### Exercise set
[1] Answer these questions about the article on measuring Twitter spam, one answer per line, marked (a), (b), (c):
(a) At what time does the imagined CEO wake up?
(b) At which company did the author lead a Trust and Safety team?
(c) In the worked example, how many of the 1000 sampled users are found to be Spam?
[2] Update the article on measuring Twitter spam by giving its passage from "Take a random" up to and including "phone number, etc)." again, with "evaluators" changed to "reviewers".
[3] Which private signals does the article on measuring Twitter spam say are checked when labeling a user?

### Text provided

Is Elon right? We labeled 500 Twitter users to measure the amount of Spam

How would you measure the prevalence of Spam/Fake accounts on Twitter?

Imagine you're the CEO of Twitter, going through a wild few weeks. One night, at 2:44 AM, you wake up to hear that Elon Musk has paused the acquisition until he confirms that Spam represents <5% of users.

Nightmare or the cold sweat of reality?

https://twitter.com/elonmusk/status/1525049369552048129

I used to lead a Trust and Safety team at Airbnb, and many of our customers at Surge AI use us to train their content moderation systems. So how would you go about measuring Spam and seeing whether Elon's right?

First, let’s make our definitions precise: what are “users” and what constitutes a “spam/fake account”?

Users. Twitter defines monetizable daily users as users who login and access Twitter.com or any Twitter applications that show ads.
Spam/Fake accounts. Twitter has internal policies that define spam. While their general spam policies are shared publicly (see https://help.twitter.com/en/rules-and-policies/platform-manipulation), their more detailed, internal definitions are not.

So how could Twitter measure the amount of Spam on the platform? The standard approach:

Take a random sample of N users.
Ask a set of human evaluators to review each user, and label whether or not it’s a Spammy account. Labeling typically involves scrolling through tweets and engagements, and checking private signals (IP address, email, phone number, etc).
Let S be the number of users labeled as Spam. Then P = S/N is the point estimate of the percentage of Spammy users, and a 95% confidence interval is P +/- 1.96 * sqrt(P * (1 - P) / N).

For example, suppose we randomly sample 1000 users, and our human evaluators find that 22 of them are Spam. Then P = 22 / 1000 = 2.2%, and our 95% confidence interval is 1.3% -3.1%.

### Raw records
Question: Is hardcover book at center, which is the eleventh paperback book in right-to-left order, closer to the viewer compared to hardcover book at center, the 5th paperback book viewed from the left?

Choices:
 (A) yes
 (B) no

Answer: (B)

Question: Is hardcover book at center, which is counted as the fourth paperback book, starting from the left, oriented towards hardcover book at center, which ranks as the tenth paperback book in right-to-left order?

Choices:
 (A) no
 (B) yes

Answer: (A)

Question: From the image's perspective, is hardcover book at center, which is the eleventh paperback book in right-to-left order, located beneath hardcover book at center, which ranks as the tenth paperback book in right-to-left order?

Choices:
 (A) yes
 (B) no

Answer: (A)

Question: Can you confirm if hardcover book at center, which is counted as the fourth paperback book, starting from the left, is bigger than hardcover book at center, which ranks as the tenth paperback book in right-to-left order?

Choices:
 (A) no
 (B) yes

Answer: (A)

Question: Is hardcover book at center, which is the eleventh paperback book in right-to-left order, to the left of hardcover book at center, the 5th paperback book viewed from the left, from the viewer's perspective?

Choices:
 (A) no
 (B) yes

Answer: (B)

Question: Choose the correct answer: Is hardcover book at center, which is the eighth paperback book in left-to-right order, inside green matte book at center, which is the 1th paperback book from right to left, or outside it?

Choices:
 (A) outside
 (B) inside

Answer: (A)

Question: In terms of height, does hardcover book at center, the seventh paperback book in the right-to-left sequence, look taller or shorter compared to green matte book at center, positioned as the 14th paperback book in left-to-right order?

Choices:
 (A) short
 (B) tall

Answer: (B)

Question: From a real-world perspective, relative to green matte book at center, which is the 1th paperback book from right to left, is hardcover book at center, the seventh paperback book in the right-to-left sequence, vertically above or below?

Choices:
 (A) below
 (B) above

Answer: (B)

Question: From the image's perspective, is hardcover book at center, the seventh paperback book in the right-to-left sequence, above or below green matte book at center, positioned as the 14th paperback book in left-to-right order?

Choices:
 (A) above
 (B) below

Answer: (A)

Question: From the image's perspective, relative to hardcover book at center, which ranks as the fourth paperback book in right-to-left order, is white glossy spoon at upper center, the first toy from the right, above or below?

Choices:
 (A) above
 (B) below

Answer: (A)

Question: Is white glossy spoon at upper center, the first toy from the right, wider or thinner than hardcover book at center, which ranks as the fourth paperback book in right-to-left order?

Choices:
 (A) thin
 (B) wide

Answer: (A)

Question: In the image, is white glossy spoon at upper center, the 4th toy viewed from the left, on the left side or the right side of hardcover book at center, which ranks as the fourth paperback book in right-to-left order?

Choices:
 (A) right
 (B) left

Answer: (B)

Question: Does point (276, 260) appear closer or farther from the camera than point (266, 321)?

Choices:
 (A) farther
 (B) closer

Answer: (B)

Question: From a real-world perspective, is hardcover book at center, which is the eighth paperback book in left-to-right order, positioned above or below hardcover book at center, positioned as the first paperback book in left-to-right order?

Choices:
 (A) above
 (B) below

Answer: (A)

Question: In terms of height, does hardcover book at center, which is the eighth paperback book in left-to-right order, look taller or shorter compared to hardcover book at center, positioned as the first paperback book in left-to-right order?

### Solutions
[1]
(a) 2:44 AM
(b) Airbnb
(c) 22

[2]
Take a random sample of N users.
Ask a set of human reviewers to review each user, and label whether or not it’s a Spammy account. Labeling typically involves scrolling through tweets and engagements, and checking private signals (IP address, email, phone number, etc).

[3] IP address, email, phone number